Pabellón de las Rosas, paraíso permitido

FOTOTECA

Noctámbulo y lujoso, el Pabellón de la Rosas gozó del visto bueno que ningún otro club de su tiempo. Historia de un pecador solapado.

Si alguna vez ha puesto un pie en nuestra sala Macoco, bien sabrá usted que tamaño homenaje al noctambulismo de antaño no es mero berretín. Y aunque la trampa no sea santa de nuestra devoción, cómo negar que aquellos extinguidos edenes nocturnos tenían ese qué se yo. Claro que los hubo algunos menos pecaminosos que otros, y el notable Pabellón de las Rosas, sin dudas, ha sido uno de ellos. Vecino del viejo y querido Armenonville, este fifí supo limpiar con la pulcra concurrencia del día los resabios de sus agitadas noches. ¿Gajes de una doble moral? Que no se diga… Pero el pabellón de las Rosas, sí que se las trajo.

A todo trapo

De pie sobre la avenida Alvear al 2855 (actual avenida Del Libertador), justo en la esquina de la calle Tagle, el Pabellón de las Rosas hizo grato honor su nombre. Con la impronta señorial que el barrio demandaba, su estructura semejaba a la de los pabellones que se erigían durante las exposiciones europeas (si le habremos contado a cerca del Pabellón Argentino…). Rodeado de suntuosos jardines, lo mejor del Pabellón de las Rosas se hallaba, sin embargo, intramuros de su estupenda cáscara. Tras una fachada a puro ventanal, perfecta en su simetría, este coloso del buen gusto ofrecía un atractivo póker de ambientes: restaurante, salón de baile, pista de patinaje y teatro. ¿Qué más pedir en aquellos albores del siglo XX?

A las claras

Así la historia, imaginará la distinguida concurrencia que lo caracterizaba.

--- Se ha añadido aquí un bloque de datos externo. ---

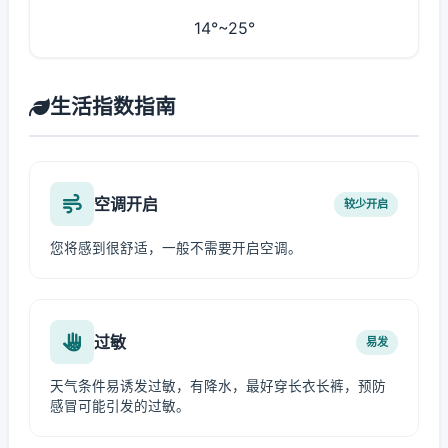
14°~25°
生活指数指南
空调开启
较少开启
您将感到很舒适，一般不需要开启空调。
过敏
易发
天气条件易诱发过敏，有降水，最好穿长衣长裤，预防
感冒可能引发的过敏。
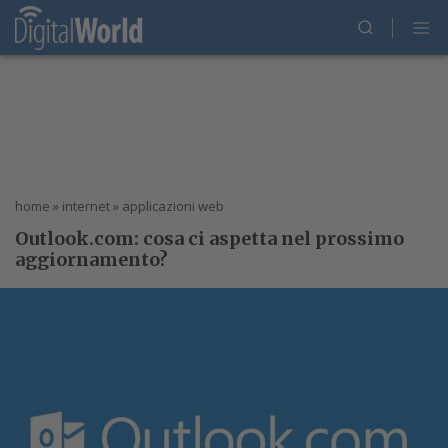
home
»
internet
»
applicazioni web
Outlook.com: cosa ci aspetta nel prossimo
aggiornamento?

Al menos, con el sol como testigo. Bajo la claridad de febo, aquella que todo lo exponía, en el Pabellón de las Rosas todos eran señoritos franceses, y acompañados de sus respectivas damas. El restaurante y salón de baile eran frecuentados por las mejores familias. Y qué decir de la pista de patinaje… el deporte por elegancia de la época. ¿Gusta usted de celebrar un banquete, un fiestón de aquellos? Claro está, sin perder la chaveta… Los buenos modos ante todo. ¿O acaso lo suyo es la caridad? Bienvenidas sean las galas benéficas, pues los salones del Pabellón de las Rosas se alquilaban con fines tan selectos como decentes. Y si música quiere, música tiene: nada menos que la de la excelente orquesta local, siempre lista para amenizar las fiestas con los mejores compases. ¿Algo de 2×4, quizá? El que espera no desespera. Y, en el Pabellón de las Rosas, la luna prometía lo suyo.

Noche, divino pecado

Aunque el virtuosismo era cosa inherente del lugar, cierto también era que la exigencia bajaba sus decibeles al caer la noche. Milongueros con bastante más picardía y menos recato que los artistas diurnos solían copar la parada hasta altas horas de la madrugada.  Y allí pues, aunque sin vulgaridad de por medio, el pecado tocaba la puerta. Sensualidad, corte y quebrada y vía libre al ya indultado tango, cuya vieja guardia halló en el Pabellón de las Rosas su consolidado espacio musical. Desde Roberto Firpo hasta Francisco Canaro, pasando por Eduardo Arolas y Osvaldo Fresedo, entre otros. Todos ellos han tenido sus noches de gloria allí, sobre las tablas que unos cuantos pesos pesados del teatro supieron frecuentar, como el recordado Florencio Parravicini. ¿Qué si hubo lugar para estrellas internacionales? Claro que sí. Y el estadounidense Oliver Handy, el “gordo” del famoso dúo “Laurel & Hardy” o “el gordo y el flaco”, en español, se dio tamaño gustazo. Aplausos de pie.

 

Fiebre de Buenos Aires por la noche, y por tanto efímera, fugaz, aplacada a paños fríos, supo ser el Pabellón de las Rosas. Por lo que su destino, amén de la categoría que lo enaltecía por sobre sus pares, no fue distinta a la de tantos otros reductos de su tiempo.  Desechando paradojas y alimentando coincidencias, los últimos bailes se sucedieron en los carnavales de 1929. Iniciada la Cuaresma y su penitencia, las puertas del Pabellón se cerraron para ya no abrir. Aunque, vaya ironía, la Pascua no traería consigo la resurrección; sino una anunciada demolición que lo convirtió en cenizas. A juzgar por el fuego, y el inolvidable vals al que don José Felipetti dio música, no podía esperarse menos: “Vuelve mi amada de ayer / vuelve al viejo Pabellón, / donde te espera siempre / mi doliente corazón”.